● **Task directions**:
Among the entries, find the lines with the string "pixels" and copy them.

● **Records to process**:

===============

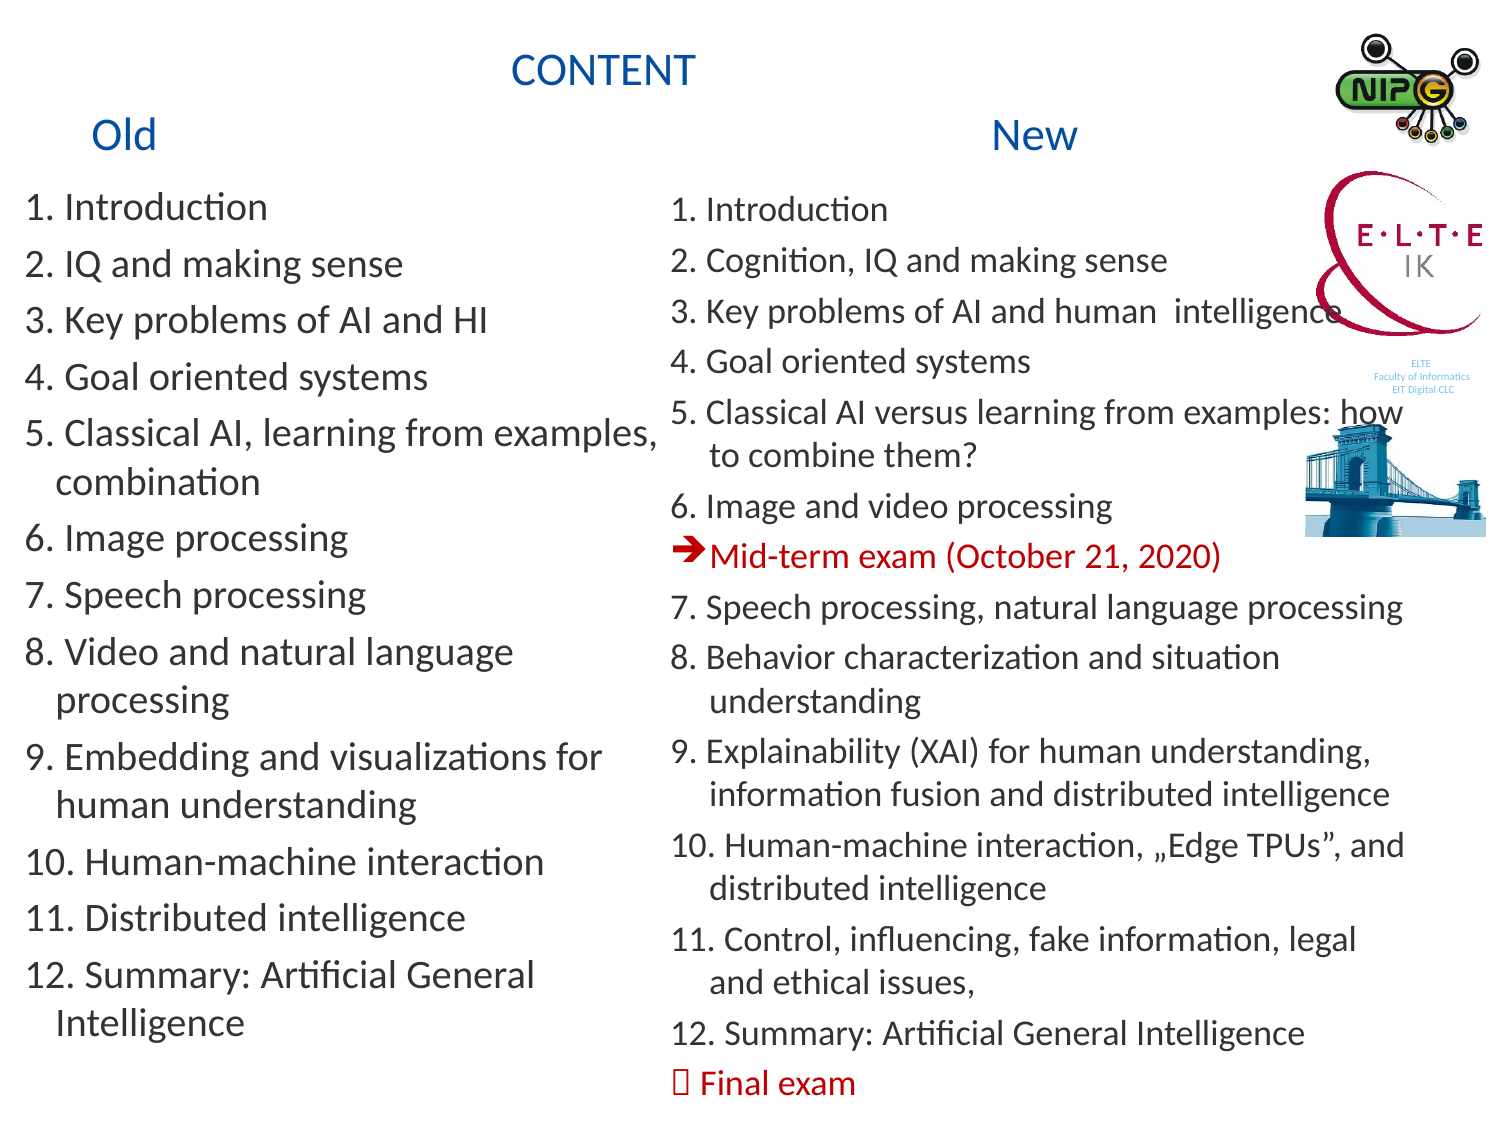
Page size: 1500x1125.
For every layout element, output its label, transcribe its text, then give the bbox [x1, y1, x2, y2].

===============

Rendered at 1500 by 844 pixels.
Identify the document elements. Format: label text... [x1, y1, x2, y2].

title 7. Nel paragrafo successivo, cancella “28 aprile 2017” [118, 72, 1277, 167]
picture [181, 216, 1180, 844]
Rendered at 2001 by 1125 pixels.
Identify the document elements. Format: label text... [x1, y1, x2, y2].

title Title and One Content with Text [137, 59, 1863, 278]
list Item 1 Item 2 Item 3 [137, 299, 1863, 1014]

===============

● **Result for this task**:
Rendered at 1500 by 844 pixels.
Rendered at 2001 by 1125 pixels.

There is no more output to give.